» **ACTIVITY**
Reprint all of the data below exactly as shown and skip every image.

» **RECORDS FOR THIS EXERCISE**

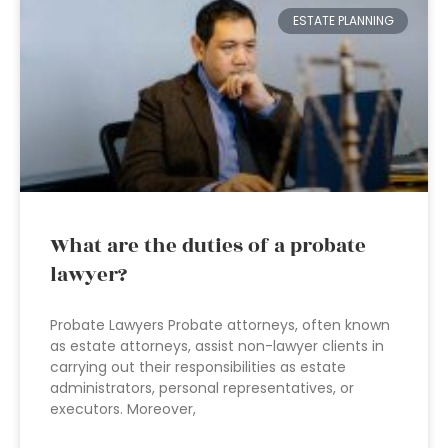
ESTATE PLANNING
What are the duties of a probate
lawyer?
Probate Lawyers Probate attorneys, often known
as estate attorneys, assist non-lawyer clients in
carrying out their responsibilities as estate
administrators, personal representatives, or
executors. Moreover,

» **THE COMPLETED TASK**
ESTATE PLANNING
What are the duties of a probate
lawyer?
Probate Lawyers Probate attorneys, often known
as estate attorneys, assist non-lawyer clients in
carrying out their responsibilities as estate
administrators, personal representatives, or
executors. Moreover,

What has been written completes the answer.